Sunday, October 4, 2009

type Memory.Address

One of the challenges in the design of Tart is reconciling two competing goals:
  • The desire to make Tart a "safe" language, in the sense of not allowing invalid pointer accesses and such
  • The desire for efficiency and the ability to get "close to the metal" when needed.
There is also a third goal which depends on the second: That the Tart core libraries be written in Tart to the maximum extent possible. Since many of the core library functions require low-level access to the hardware, this means that there has to be some means to express that within Tart.

The route that I have chosen is inspired by C#, which is to have a "safe" subset of the language that is used normally, and an "unsafe" set of language extensions which give more direct access.

One question to be asked is: What keeps a programmer from enabling the unsafe language extensions always? As much as any competent software engineer may be dedicated to the principle of writing reliable code, there is always the temptation to take shortcuts, especially when faced with short deadlines.

My approach is to design the language so that such shortcuts are gently discouraged but not prohibited. In particular, there are a couple of speedbumps:
  • The ability to enable unsafe language extensions is done via a command-line switch to the compiler, rather than in code. This means that turning it on requires modifying build files.
  • The unsafe language extensions have been designed such that their syntax is deliberately verbose. (Actually, it would be more accurate to say that when it comes time to dole out the limited number of available syntactical shortcuts to various language features, the unsafe language extensions are last in line.) Thus, a native pointer is declared as "NativePointer[type]" rather than the more convenient "type*" or "type^".
In my initial design, I had two types for dealing with raw memory: NativePointer and NativeArray. NativePointer represented a C style pointer, except without the ability to do pointer arithmetic. NativeArray represented a C style array of fixed length, with no range checking.

However, as I have been working on creating the core libraries, I realized that these two types are too limiting. In particular, there are a lot of low-level functions that deal with ranges of memory of varying size, which were hard to express with the two native types. Up to this point, I had been using NativePointer[NativeArray[type, 0]] to represent the start of a range of memory, but this was both cumbersome and incorrect.

So I have added a new native type, whose full name is "tart.core.Memory.Address". ("Memory" is a module that contains a set of utility functions for dealing with memory - it's the primary source of "unsafe" operations dealing with memory access.)
--*--
* _ASSIGNED TASK_
Pick up the blog post on Tart's Memory.Address type after its last sentence and continue it.
--*--
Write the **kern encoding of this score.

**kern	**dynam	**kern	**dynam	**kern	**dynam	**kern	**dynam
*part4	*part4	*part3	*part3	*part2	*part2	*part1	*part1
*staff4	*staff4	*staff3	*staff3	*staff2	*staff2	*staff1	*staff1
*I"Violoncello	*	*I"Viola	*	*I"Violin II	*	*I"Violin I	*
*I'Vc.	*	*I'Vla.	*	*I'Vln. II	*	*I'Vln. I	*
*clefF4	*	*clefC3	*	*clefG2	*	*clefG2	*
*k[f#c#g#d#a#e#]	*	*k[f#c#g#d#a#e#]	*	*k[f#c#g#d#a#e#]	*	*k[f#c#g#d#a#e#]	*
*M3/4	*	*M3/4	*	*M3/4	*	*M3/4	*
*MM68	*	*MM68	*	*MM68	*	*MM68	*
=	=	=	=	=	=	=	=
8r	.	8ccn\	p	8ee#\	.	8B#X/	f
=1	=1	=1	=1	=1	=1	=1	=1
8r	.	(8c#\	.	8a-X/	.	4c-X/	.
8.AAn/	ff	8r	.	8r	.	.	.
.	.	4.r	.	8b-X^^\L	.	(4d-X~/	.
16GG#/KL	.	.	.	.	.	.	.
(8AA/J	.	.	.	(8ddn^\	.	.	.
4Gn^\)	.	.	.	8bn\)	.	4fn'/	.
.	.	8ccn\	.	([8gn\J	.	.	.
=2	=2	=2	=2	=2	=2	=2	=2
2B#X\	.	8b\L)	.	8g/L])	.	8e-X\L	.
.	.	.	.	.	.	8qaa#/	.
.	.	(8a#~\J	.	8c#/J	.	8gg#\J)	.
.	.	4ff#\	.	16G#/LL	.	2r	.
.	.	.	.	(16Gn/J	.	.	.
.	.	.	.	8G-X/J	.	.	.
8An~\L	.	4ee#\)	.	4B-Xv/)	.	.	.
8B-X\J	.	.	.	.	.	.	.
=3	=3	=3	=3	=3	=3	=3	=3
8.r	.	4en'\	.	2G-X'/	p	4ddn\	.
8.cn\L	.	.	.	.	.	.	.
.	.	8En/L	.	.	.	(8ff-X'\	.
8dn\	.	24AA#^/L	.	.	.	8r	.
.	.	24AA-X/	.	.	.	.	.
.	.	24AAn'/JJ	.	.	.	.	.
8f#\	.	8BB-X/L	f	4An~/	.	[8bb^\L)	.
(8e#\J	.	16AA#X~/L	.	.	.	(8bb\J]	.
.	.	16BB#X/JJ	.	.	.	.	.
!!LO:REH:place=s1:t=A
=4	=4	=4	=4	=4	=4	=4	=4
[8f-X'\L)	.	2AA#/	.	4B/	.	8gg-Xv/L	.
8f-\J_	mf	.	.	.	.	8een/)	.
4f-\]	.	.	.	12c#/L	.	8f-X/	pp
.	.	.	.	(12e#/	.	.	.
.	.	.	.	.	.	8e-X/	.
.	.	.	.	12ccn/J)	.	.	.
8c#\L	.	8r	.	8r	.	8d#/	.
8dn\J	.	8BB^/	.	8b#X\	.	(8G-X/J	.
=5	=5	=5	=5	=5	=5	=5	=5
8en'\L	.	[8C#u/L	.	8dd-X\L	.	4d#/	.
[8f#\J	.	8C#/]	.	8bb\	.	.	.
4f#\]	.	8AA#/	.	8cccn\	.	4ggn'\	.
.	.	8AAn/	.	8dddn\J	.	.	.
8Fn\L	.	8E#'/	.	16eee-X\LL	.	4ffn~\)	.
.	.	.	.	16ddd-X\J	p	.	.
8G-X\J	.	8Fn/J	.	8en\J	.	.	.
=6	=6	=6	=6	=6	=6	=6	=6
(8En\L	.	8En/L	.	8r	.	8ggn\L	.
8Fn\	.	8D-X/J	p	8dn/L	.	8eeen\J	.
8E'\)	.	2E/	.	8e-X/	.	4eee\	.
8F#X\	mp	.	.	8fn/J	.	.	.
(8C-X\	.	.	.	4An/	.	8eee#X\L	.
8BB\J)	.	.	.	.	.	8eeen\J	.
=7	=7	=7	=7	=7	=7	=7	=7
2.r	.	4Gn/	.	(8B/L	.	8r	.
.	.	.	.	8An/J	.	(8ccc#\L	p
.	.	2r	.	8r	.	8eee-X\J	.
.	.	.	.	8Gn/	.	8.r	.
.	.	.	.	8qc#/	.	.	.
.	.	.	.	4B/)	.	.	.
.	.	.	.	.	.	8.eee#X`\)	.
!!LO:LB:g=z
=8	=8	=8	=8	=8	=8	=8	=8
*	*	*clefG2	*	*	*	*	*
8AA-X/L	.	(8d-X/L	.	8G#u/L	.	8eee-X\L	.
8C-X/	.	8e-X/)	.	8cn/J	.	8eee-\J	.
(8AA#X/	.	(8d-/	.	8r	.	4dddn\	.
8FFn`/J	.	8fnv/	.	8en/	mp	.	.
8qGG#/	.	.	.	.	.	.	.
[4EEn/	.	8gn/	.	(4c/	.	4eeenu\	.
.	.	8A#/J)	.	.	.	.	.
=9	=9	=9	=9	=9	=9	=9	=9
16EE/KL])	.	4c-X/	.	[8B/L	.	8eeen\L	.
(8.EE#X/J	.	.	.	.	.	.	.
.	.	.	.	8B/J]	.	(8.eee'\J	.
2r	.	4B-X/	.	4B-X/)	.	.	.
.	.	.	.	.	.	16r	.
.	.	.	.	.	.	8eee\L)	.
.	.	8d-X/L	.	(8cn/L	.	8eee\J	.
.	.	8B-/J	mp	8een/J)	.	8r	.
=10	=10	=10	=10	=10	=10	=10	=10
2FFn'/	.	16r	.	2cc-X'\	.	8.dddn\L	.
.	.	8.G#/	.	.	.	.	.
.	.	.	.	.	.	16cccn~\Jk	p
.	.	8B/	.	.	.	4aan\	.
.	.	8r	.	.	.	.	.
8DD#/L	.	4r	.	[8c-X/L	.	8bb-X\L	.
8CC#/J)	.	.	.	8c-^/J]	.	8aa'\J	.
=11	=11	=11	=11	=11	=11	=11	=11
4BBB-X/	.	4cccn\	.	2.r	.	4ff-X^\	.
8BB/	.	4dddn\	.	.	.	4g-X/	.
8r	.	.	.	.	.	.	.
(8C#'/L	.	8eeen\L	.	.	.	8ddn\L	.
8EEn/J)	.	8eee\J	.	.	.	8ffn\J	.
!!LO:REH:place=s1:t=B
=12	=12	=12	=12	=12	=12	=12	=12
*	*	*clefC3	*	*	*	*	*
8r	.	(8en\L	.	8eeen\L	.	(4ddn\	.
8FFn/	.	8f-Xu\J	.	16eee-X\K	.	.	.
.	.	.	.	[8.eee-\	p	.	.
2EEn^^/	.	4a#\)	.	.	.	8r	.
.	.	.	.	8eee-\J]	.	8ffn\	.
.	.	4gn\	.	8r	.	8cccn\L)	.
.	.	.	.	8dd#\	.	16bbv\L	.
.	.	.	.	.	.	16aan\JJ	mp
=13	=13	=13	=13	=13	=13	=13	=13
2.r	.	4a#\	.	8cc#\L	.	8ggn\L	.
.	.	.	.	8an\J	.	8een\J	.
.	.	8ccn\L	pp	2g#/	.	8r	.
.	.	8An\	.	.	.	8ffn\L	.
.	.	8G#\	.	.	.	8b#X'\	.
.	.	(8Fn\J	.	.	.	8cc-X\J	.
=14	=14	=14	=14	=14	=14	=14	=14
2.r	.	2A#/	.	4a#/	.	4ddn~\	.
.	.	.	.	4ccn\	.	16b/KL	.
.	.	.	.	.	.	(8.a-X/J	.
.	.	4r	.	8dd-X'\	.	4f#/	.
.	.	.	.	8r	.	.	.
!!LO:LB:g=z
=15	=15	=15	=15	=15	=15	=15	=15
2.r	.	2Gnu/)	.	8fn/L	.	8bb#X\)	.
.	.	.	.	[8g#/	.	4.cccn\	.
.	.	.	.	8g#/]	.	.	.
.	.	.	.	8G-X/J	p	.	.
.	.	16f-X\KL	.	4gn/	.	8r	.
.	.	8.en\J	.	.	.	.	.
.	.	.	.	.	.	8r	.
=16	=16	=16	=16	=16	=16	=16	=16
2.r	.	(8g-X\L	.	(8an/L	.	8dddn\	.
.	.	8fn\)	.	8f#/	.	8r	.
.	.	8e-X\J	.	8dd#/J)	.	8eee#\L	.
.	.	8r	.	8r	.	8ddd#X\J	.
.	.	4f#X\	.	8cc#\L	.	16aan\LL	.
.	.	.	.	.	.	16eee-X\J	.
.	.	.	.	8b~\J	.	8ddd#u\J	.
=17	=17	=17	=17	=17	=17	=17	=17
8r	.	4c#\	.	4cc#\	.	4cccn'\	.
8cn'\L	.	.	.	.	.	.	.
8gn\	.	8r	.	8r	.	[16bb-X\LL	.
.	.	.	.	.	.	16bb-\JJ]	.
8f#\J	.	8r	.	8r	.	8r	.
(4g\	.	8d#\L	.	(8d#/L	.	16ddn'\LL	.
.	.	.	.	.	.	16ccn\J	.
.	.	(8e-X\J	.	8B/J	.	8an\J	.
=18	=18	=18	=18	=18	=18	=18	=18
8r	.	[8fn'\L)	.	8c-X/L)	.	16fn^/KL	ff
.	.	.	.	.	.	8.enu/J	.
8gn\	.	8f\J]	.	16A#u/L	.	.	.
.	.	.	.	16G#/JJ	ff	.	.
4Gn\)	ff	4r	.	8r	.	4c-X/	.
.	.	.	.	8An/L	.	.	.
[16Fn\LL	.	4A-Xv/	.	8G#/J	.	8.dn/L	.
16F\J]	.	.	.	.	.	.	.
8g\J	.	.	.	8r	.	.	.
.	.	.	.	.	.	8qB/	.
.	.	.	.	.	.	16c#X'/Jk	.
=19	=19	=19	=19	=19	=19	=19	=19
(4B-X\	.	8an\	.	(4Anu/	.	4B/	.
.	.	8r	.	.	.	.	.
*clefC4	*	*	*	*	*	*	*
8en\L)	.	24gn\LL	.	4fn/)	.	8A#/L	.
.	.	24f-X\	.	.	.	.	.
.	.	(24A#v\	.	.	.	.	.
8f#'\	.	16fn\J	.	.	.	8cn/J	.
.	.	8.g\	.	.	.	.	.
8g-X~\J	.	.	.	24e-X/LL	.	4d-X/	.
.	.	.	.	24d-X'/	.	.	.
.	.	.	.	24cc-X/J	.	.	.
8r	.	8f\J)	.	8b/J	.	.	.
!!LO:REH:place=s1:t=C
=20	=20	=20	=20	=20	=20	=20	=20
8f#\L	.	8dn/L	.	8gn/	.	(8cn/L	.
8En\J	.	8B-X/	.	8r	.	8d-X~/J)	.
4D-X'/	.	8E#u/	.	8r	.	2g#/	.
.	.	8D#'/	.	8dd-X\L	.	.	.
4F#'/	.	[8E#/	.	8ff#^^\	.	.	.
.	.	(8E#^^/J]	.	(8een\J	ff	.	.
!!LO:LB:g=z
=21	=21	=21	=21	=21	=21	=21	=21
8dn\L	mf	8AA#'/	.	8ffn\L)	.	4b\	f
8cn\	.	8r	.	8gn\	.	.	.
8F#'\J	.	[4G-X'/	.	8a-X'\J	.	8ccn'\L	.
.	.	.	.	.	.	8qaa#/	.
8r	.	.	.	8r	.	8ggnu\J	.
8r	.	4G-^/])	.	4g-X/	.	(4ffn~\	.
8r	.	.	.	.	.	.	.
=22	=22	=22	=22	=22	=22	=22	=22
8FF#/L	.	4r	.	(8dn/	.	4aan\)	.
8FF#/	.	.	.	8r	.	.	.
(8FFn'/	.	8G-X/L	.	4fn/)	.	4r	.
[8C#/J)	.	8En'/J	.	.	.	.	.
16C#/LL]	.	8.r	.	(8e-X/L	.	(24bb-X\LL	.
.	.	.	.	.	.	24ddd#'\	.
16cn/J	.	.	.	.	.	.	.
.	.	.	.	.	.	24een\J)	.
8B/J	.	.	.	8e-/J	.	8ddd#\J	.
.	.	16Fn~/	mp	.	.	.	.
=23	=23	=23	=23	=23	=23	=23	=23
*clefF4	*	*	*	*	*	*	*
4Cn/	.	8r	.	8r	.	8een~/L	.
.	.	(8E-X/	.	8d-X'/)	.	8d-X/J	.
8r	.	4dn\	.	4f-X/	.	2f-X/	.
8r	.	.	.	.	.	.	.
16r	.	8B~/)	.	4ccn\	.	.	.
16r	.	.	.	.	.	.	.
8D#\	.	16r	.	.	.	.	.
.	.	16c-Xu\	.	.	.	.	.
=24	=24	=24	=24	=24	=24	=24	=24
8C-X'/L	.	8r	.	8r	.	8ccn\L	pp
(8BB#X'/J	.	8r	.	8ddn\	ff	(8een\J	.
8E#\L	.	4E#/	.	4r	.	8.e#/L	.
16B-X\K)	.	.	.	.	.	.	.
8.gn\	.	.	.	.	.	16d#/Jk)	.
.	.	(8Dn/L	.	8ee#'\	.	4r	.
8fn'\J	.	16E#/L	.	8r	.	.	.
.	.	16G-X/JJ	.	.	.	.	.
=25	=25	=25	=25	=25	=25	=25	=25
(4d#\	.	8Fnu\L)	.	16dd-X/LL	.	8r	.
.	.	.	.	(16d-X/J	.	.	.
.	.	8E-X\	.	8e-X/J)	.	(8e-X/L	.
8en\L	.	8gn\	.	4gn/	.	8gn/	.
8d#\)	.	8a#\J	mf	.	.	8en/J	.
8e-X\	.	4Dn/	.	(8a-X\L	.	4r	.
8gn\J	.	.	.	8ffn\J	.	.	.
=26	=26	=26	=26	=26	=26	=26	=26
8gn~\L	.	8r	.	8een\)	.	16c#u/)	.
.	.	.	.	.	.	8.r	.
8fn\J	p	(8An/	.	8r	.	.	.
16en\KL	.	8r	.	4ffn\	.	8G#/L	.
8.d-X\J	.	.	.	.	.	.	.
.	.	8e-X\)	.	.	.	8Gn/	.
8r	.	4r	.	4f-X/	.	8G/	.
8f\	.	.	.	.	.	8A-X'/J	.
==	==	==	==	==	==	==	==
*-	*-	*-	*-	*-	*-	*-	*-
--*--
* _THE ANSWER_
Semantically the "Address" type is just like NativePointer, except that it also allows array element dereference like a C pointer: data[index]. Although array element dereference implicitly involves pointer math, It does not allow arithmetic operators - for example getting the Address of an array element is done via Memory.addressOf(array[index]). (Memory.addressOf() is an intrinsic that is equivalent to C's '&'.)

However, the real difference between Address and NativePointer is in the connotation. "Address" is meant to represent a *boundary* rather than a pointer to an element. Two such boundaries, or a boundary and a length, define a range of memory.

As an example of what this allows, the UTF8 decoder class initially had a "decode" function that looked like this:

  def decode(dst:char[], dstIndex:int, src:ubyte[], srcIndex:int, count:int) -> int;



However, that decode function is now written using this to do the actual work:

  def decodeRaw(dst:Address[char], dstLength:int, src:Address[ubyte], srcLength:int) -> int;


There are a number of advantages to doing this:
  • Classes such as String which contain an internal buffer of characters can call decodeRaw without having to convert their buffers to an array object.
  • Range checking is done once in the higher-level function, rather than checking the range on each element access individually.
Of course, there is always the possibility of a bug in the "unsafe" code which would have been caught if I had restricted myself to the slower but safer language subset.

My response to that is that the use of "unsafe" language extensions should be restricted to a small number of modules which are subject to additional scrutiny.